Six "Nan" regions become the battleground as Chinese resort hotels chase micro‑vacations

Southern clusters, not scattered launches, are the strategy

Resort operators are no longer scattering properties at random. At the HOTEL & SHOP PLUS fair in Shanghai, Shengtai Le Group (盛泰乐集团) told visitors its China rollout will focus on six “Nan” regions — Jiangnan, Yunnan, Hainan, South China, the Southwest and Hunan — a neat geographic thesis that others are echoing. The group has reportedly accelerated deals with NUO Hotels (诺金), part of Beijing Tourism Group (首旅集团), as part of a two‑way licensing and technology push aimed at China and Southeast Asia. Wyndham (温德姆) and other international chains at the show signalled similar intent: urban‑proximate micro‑resorts and destination properties are now complementary plays, not opposing ones.

| Task requirements |
**A)** In the article on Chinese resort hotels, which six regions does Shengtai Le Group say its China rollout will focus on?
**B)** Can you turn the paragraph beginning "Resort operators are no longer scattering" in the article on Chinese resort hotels into a short bulleted list that keeps its main facts?

| Records shown |

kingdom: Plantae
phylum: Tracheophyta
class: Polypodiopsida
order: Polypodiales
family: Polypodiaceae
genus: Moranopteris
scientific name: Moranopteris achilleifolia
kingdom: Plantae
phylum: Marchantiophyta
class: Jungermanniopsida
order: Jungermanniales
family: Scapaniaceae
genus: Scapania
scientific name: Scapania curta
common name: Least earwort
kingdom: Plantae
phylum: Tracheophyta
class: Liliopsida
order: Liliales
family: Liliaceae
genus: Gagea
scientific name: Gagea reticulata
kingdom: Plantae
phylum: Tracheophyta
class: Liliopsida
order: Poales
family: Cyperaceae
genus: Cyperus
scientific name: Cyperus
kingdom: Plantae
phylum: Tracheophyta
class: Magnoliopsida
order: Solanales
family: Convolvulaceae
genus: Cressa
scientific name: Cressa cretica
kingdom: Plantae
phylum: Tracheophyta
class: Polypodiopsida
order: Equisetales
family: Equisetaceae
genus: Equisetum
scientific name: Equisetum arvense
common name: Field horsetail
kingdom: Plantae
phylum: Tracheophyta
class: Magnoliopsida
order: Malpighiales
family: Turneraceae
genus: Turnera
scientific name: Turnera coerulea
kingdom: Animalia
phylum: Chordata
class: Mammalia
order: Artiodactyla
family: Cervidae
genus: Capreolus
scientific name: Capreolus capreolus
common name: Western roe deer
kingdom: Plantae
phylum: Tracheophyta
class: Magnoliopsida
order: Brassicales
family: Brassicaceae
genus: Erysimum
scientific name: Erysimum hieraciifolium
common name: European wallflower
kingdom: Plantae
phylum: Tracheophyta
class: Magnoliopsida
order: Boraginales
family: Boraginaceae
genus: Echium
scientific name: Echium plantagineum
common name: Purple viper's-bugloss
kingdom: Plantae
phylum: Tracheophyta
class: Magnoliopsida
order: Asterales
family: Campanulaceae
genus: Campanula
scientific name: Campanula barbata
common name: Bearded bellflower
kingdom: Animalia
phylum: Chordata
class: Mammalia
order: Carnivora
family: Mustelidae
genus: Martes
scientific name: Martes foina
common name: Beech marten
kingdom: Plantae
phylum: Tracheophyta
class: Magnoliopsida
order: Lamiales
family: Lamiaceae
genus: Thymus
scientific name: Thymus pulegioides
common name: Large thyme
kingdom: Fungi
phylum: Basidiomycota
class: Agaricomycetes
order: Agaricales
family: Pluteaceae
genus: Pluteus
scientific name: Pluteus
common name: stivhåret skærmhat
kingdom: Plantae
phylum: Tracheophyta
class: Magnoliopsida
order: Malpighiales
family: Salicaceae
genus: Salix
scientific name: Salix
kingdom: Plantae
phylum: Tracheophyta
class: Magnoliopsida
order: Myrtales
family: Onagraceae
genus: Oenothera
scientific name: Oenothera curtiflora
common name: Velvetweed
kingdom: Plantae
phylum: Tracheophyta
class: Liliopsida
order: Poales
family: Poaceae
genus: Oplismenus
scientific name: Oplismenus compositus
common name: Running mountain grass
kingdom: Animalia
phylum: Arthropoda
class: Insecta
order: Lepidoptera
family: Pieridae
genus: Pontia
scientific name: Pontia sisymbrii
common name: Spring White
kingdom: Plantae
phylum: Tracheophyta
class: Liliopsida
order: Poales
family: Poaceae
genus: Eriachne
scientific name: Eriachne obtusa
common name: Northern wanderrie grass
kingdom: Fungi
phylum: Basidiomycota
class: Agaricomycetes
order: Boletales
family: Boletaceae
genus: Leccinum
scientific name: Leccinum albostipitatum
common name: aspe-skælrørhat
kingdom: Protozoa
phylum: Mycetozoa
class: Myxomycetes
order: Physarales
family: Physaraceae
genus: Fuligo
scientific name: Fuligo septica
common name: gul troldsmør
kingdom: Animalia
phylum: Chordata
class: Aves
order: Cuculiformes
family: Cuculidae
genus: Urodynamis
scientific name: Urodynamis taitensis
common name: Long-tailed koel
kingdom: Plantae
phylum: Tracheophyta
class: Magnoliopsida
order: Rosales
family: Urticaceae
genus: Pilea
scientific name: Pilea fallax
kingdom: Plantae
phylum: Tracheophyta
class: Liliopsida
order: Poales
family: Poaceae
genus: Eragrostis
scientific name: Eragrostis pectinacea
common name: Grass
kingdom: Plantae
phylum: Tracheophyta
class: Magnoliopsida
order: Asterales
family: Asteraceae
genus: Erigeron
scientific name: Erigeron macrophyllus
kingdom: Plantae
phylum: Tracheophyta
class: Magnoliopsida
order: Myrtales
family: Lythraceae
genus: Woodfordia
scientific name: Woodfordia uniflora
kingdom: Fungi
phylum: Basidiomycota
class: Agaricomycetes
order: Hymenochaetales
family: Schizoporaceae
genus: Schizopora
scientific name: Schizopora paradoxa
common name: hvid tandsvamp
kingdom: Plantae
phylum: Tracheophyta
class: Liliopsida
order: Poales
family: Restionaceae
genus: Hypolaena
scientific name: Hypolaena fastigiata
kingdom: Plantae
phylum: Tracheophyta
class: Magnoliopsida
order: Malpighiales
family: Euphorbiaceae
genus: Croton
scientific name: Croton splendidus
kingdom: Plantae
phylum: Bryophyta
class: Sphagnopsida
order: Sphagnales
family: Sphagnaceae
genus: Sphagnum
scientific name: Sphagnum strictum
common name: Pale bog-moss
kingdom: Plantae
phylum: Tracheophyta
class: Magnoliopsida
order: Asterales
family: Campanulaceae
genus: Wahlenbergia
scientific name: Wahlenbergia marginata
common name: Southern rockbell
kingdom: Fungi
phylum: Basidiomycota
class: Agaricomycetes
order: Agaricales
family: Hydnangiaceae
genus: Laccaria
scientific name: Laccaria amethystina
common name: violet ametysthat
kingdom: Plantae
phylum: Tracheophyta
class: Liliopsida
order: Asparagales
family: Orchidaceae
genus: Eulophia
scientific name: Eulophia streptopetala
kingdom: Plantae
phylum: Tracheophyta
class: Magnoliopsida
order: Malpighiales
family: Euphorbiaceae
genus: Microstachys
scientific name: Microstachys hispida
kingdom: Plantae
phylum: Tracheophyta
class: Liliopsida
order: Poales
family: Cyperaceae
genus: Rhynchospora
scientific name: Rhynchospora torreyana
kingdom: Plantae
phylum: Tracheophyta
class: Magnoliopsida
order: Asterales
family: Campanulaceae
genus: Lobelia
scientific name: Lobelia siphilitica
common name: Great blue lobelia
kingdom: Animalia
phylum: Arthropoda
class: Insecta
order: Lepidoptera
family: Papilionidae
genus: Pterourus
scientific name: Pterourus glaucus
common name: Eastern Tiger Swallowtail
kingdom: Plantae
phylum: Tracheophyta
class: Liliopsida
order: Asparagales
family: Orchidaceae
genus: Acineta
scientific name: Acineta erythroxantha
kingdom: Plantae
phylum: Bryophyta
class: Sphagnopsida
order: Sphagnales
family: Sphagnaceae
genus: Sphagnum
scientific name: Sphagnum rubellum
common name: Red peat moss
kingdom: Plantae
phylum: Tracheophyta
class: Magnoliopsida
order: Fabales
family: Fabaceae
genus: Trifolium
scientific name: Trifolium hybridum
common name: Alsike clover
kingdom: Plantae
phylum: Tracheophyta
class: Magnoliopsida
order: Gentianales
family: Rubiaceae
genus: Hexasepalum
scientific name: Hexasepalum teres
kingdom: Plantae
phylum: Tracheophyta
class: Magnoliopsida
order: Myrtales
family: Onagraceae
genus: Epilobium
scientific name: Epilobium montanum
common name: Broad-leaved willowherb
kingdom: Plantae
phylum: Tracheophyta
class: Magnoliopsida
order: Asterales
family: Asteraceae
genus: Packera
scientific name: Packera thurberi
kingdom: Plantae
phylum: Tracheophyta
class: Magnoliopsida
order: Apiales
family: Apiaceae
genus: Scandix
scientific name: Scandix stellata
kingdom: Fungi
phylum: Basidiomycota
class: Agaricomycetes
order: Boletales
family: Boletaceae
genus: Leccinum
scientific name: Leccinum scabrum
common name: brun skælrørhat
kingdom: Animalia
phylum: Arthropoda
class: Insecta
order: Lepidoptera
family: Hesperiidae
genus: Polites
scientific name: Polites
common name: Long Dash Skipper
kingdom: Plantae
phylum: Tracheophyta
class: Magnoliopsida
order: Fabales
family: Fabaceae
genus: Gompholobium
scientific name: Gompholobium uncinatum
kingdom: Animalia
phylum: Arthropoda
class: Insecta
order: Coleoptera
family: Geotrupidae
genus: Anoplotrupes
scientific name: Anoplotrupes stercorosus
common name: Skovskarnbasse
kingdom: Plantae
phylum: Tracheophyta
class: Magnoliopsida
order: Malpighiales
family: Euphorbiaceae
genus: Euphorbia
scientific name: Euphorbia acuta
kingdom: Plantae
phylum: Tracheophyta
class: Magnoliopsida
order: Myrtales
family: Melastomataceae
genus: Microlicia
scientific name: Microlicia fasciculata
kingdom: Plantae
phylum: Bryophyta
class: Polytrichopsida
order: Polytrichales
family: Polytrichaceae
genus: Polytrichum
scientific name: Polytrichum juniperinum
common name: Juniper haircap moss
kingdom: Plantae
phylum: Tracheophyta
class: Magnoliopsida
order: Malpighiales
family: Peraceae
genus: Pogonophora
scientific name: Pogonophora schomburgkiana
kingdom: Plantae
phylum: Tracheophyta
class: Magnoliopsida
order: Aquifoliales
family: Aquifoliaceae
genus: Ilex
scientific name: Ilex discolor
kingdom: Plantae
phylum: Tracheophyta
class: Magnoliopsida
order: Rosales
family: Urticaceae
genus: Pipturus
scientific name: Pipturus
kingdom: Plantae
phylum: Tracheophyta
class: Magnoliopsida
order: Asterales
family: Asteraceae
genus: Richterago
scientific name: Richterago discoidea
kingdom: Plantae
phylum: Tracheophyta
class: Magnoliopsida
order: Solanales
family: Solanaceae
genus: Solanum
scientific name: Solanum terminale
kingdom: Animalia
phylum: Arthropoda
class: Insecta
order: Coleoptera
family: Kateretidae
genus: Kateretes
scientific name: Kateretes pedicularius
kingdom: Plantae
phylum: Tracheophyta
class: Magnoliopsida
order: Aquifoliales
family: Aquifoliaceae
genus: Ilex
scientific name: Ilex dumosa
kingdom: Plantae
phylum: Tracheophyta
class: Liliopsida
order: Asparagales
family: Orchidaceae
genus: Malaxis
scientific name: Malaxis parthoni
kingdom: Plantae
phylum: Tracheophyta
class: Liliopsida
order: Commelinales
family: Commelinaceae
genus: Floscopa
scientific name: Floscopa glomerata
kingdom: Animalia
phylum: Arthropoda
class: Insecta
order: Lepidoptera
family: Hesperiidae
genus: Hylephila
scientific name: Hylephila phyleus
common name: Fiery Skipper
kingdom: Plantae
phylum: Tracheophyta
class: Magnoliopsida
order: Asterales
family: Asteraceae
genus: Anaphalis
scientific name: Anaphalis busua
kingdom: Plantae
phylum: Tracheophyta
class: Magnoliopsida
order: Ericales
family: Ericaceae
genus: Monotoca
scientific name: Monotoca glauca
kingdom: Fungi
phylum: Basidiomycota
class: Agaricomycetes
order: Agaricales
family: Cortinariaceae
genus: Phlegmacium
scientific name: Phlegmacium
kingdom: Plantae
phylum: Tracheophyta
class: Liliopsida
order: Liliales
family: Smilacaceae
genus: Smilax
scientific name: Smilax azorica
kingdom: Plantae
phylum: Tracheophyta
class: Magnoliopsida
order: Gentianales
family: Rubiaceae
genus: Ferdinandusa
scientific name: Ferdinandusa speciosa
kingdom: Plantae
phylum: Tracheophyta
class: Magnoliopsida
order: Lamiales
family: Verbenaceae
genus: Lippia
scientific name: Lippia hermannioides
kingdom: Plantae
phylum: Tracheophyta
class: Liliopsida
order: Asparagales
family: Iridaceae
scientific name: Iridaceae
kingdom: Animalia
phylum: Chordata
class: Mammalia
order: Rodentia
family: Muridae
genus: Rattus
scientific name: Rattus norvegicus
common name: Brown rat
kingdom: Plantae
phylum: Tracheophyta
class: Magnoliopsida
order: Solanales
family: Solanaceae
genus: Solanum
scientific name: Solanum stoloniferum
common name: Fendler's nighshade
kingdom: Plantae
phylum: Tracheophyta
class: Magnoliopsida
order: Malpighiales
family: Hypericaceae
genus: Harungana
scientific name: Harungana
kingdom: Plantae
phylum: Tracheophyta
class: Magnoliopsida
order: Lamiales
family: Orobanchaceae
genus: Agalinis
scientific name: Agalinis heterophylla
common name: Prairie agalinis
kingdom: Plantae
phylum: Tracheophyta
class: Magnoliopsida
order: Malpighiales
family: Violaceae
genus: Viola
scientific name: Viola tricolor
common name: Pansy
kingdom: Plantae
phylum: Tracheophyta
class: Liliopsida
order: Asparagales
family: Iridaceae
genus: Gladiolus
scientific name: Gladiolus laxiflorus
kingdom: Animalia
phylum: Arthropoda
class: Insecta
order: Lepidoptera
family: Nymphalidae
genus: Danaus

| Responses for each task |
**A)** Jiangnan, Yunnan, Hainan, South China, the Southwest and Hunan.

**B)**
- Resort operators have stopped opening properties at random.
- At the HOTEL & SHOP PLUS fair in Shanghai, Shengtai Le Group said its China rollout will focus on six "Nan" regions: Jiangnan, Yunnan, Hainan, South China, the Southwest and Hunan. Others are echoing this approach.
- The group has reportedly sped up deals with NUO Hotels, part of Beijing Tourism Group, in a two-way licensing and technology push aimed at China and Southeast Asia.
- Wyndham and other international chains at the show signaled similar intent. They treat urban-proximate micro-resorts and destination properties as complementary plays rather than opposing ones.